Le mer. 2 sept. 2020 à 17:22, Guillaume Plique notifications@github.com a écrit :

Also, I rely on some weird adhoc rule ordering because the paper's rules were not finely thought out but you seem to rely on an uppercase/lowercase trick to do the same. Do you find it easier likewise?

— You are receiving this because you were mentioned. Reply to this email directly, view it on GitHub https://github.com/Yomguithereal/talisman/issues/175#issuecomment-685808548, or unsubscribe https://github.com/notifications/unsubscribe-auth/AALPWWDSFWDFU7NUU6LM723SDZPL5ANCNFSM4QGWQY3A .

Yomguithereal commented 4 years ago

So what did you choose regarding C-27? Do you get POUYES?

gewy commented 4 years ago

Well, with all the phonetic algorithms on family names I have tested, I had counter examples. If you try to change a rule for one case you will probably trigger other weird cases.

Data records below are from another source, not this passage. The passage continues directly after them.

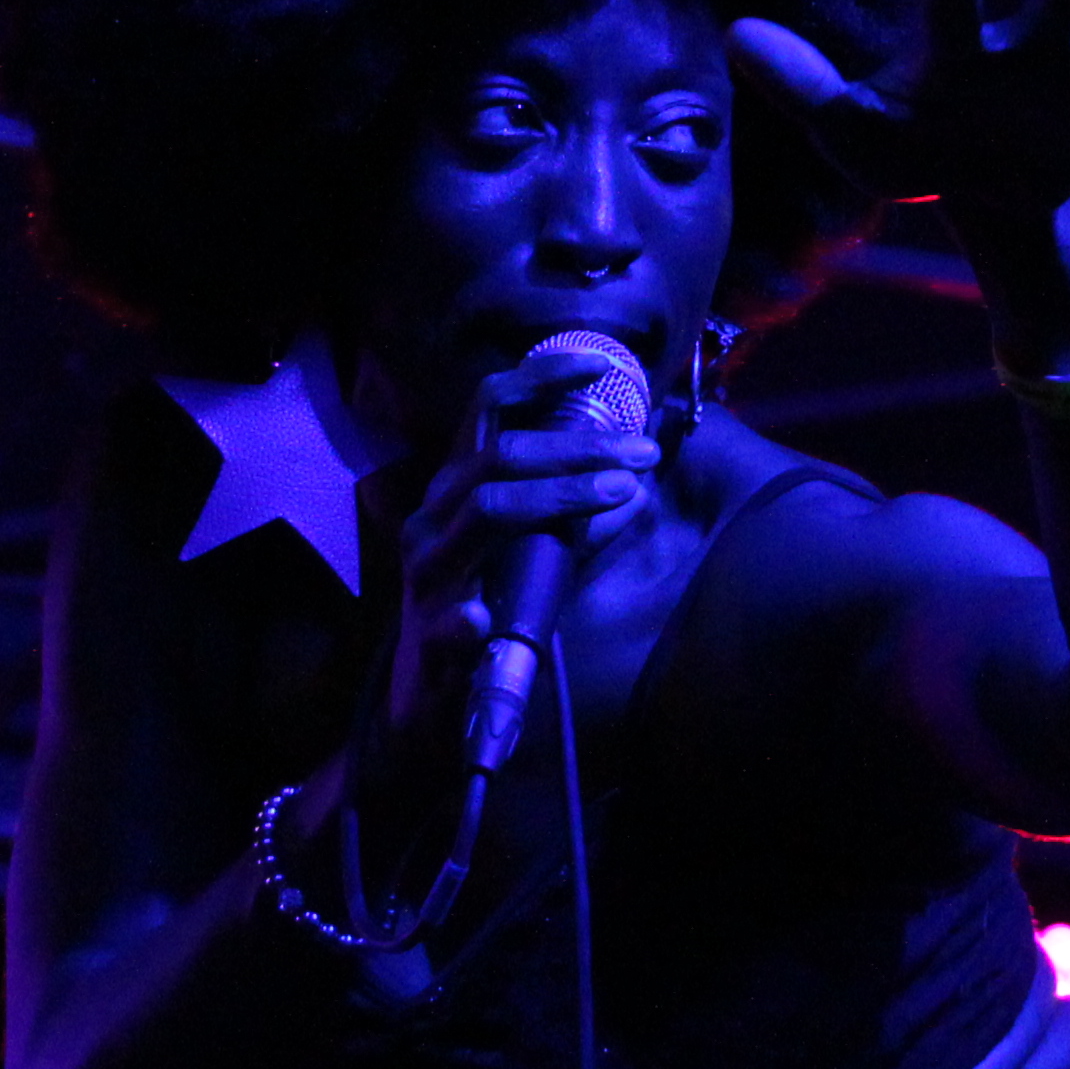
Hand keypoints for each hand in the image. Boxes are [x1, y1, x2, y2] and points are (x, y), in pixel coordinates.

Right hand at [373, 340, 662, 762]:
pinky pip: (445, 623)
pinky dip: (463, 620)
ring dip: (559, 498)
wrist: (425, 704)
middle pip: (499, 457)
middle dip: (579, 445)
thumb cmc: (482, 607)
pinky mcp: (429, 642)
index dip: (541, 378)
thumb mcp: (522, 549)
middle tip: (644, 452)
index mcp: (453, 490)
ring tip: (622, 491)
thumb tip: (635, 479)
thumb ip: (565, 511)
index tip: (601, 364)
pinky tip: (482, 618)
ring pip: (488, 514)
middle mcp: (432, 520)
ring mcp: (427, 578)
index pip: (486, 410)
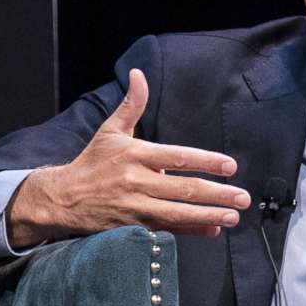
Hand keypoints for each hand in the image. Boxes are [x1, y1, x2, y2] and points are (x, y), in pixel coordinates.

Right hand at [8, 68, 251, 247]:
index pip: (177, 158)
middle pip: (184, 189)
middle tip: (242, 196)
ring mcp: (134, 207)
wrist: (63, 199)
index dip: (206, 162)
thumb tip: (138, 74)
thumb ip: (132, 105)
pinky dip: (191, 231)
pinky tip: (212, 229)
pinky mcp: (132, 228)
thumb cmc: (92, 163)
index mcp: (135, 155)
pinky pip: (167, 230)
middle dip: (217, 193)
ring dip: (209, 215)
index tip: (230, 166)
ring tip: (234, 215)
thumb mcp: (110, 131)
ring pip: (178, 213)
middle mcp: (136, 182)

Le mer. 2 sept. 2020 à 17:21, Guillaume Plique notifications@github.com a écrit :

I have simplified V-10 rule as per your suggestion. Concerning C-27, I have an interpretation question: should OZOUADE finally be OSWADE then (I am fine with this). But should POUYEZ become POUYES as per C-27 (I am less fine with this).

— You are receiving this because you were mentioned. Reply to this email directly, view it on GitHub https://github.com/Yomguithereal/talisman/issues/175#issuecomment-685807894, or unsubscribe https://github.com/notifications/unsubscribe-auth/AALPWWAHAFEQAK4YB4Y6MKDSDZPIHANCNFSM4QGWQY3A .

gewy commented 4 years ago

Yes, I try to apply the rules strictly as they are in the document (or as I understand them...) Anyway I am more disturbed by this cases : MAINARD -> MINAR MENNAR -> MENAR MEINNART -> MEINAR RAIMOND -> RINON RAYMOND -> RAIMON May be linked to the rules order. (V-18)rINond[rINon]RAIMOND -> RINON (V-10)raImond[raImon]RAYMOND -> RAIMON If I put V-10 before V-18 (V-18)rINond[rINon]RAIMOND -> RINON (V-10)raImondrINond[rINon]RAYMOND -> RINON Anyway : REIMON -> REIMON (C-28)remont[remon]REMMONT -> REMON REMON -> REMON

Anyway I still don't have validate the choice to use this algorithm.

Le jeu. 3 sept. 2020 à 10:53, Guillaume Plique notifications@github.com a écrit :

So what did you choose regarding C-27? Do you get POUYES?

— You are receiving this because you were mentioned. Reply to this email directly, view it on GitHub https://github.com/Yomguithereal/talisman/issues/175#issuecomment-686351379, or unsubscribe https://github.com/notifications/unsubscribe-auth/AALPWWGVNQODSQTQ2CKTWXTSD5KRZANCNFSM4QGWQY3A .

Yomguithereal commented 4 years ago

Yes, this algorithm is not very good outside of its original goal to match names from Saguenay etc. I work on a personal algorithm for French that is way better but is geared to keep vocalization.